And they took hold of him and brought him to the Areopagus, saying, ‘May we know what this new teaching is which you present? For you bring some strange things to our ears; we wish to know therefore what these things mean.’ Now all the Athenians and the visiting foreigners spent their time in nothing except telling or hearing something new (τι καινότερον, something newer). So Paul, standing in the middle of the Areopagus, said: ‘Men of Athens, I perceive that in every way you are very religious. For as I passed along, and observed the objects of your worship, I found also an altar with this inscription, ‘To an unknown god.’ What therefore you worship as unknown, this I proclaim to you…’” (Acts 17: 19-23)

So these people, who “spent their time in nothing except telling or hearing something new,” were somewhat like us. We also spend a lot of our time keeping up with “the news” and sharing it. St. Paul takes advantage of this penchant of the people for “news” in Athens, to share “the good news” with them.

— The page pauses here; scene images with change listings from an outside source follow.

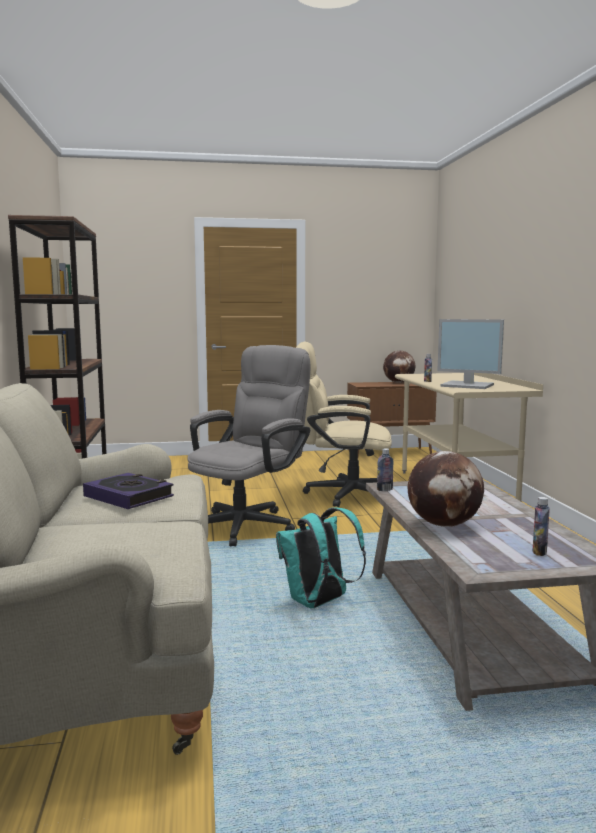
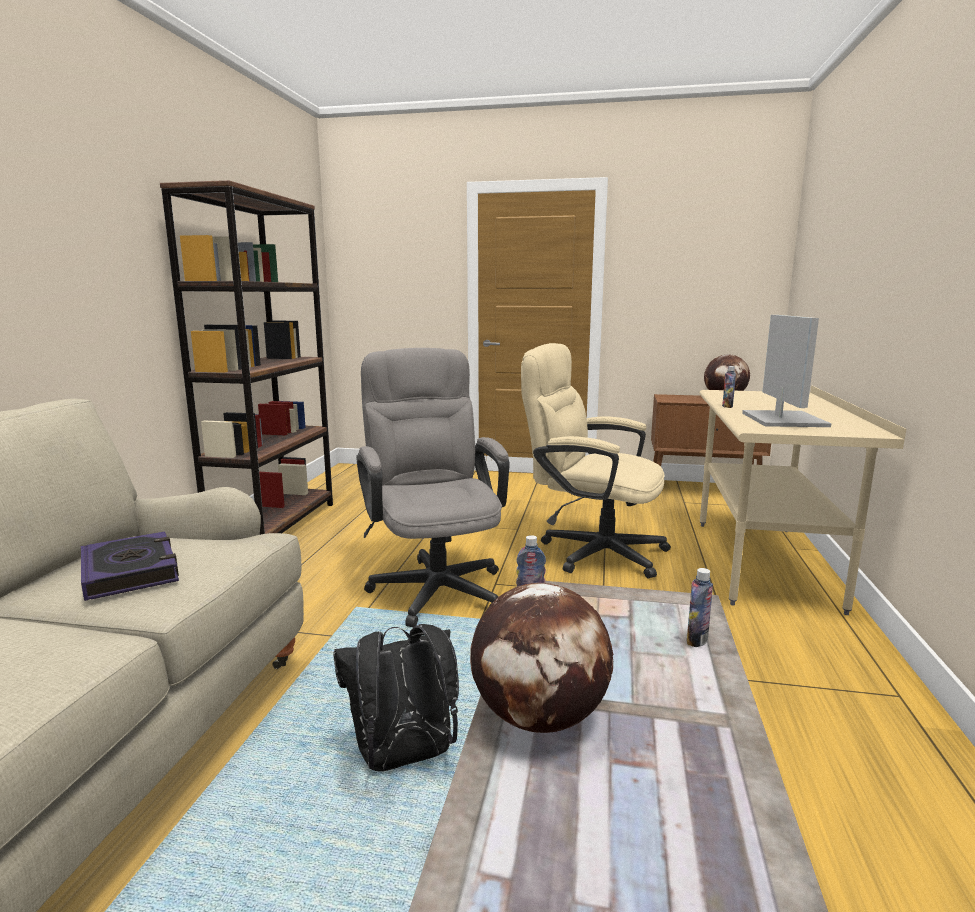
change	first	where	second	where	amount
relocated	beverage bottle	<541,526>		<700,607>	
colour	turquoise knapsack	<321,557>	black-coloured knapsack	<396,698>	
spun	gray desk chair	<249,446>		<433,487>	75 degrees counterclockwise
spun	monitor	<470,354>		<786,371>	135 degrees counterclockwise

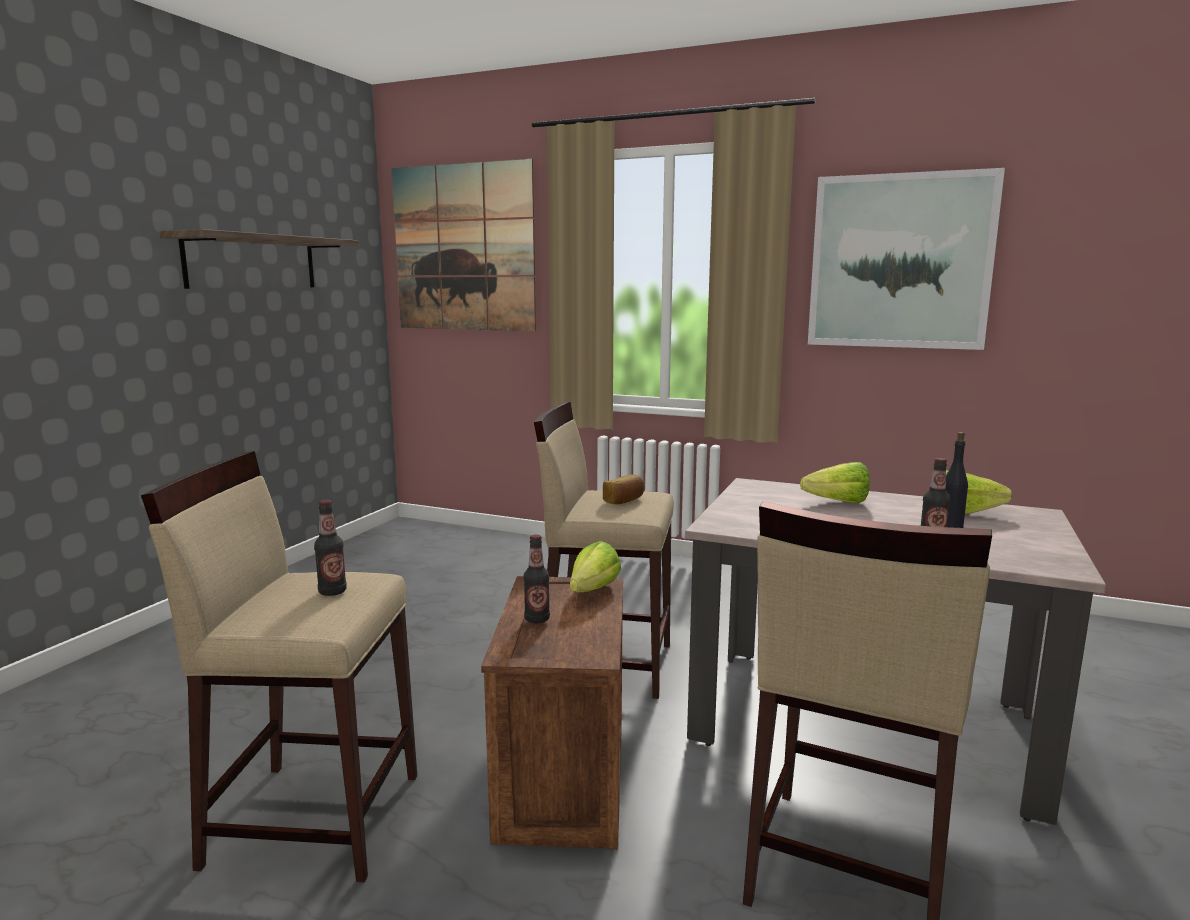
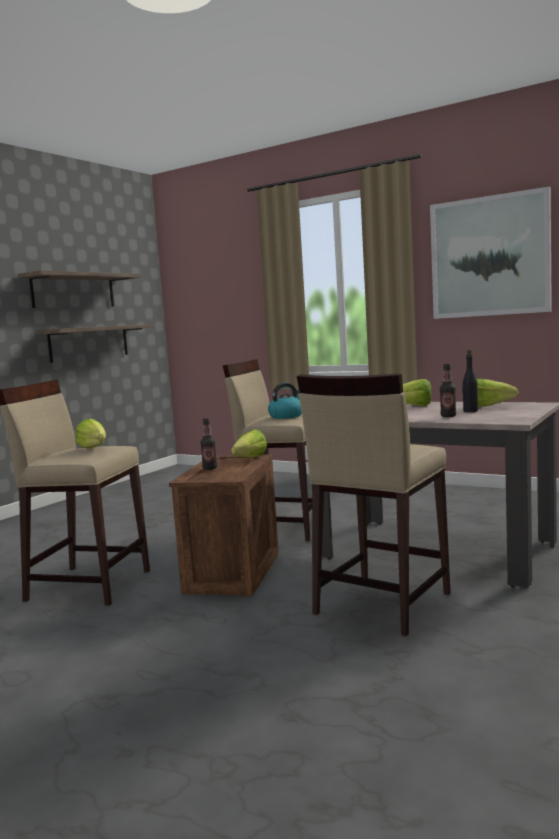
change	first	where	second	where	amount
missing	picture	<463,245>			
appeared			bracket shelf	<95,343>	
exchanged	beverage bottle	<330,548>	lettuce head	<91,433>	
exchanged	bakery bread	<624,489>	kettle	<285,401>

Can the apostles and preachers of our time take advantage of our addiction to “the news”? The problem with doing that in our time, one might think, is that “the good news” is no longer “new” for us. But it can be, and should be, if we internalize and contextualize the word of God in today’s world, giving birth to it again and again, in ever-new ways, in our here and now, rather than engaging in what Fr. George Florovsky called “a theology of repetition,” or merely repeating quotes of dead theologians. St. Paul contextualizes the life-giving word of God by noting something familiar to the Athenians of his time, “an altar with the inscription, ‘To an unknown God,” and using this familiar object to catch their attention.

Let me go and do likewise, whenever I am called to share “the good news” in my day, that it may be what it is meant to be, ever-“new” and relevant, to every generation, including mine.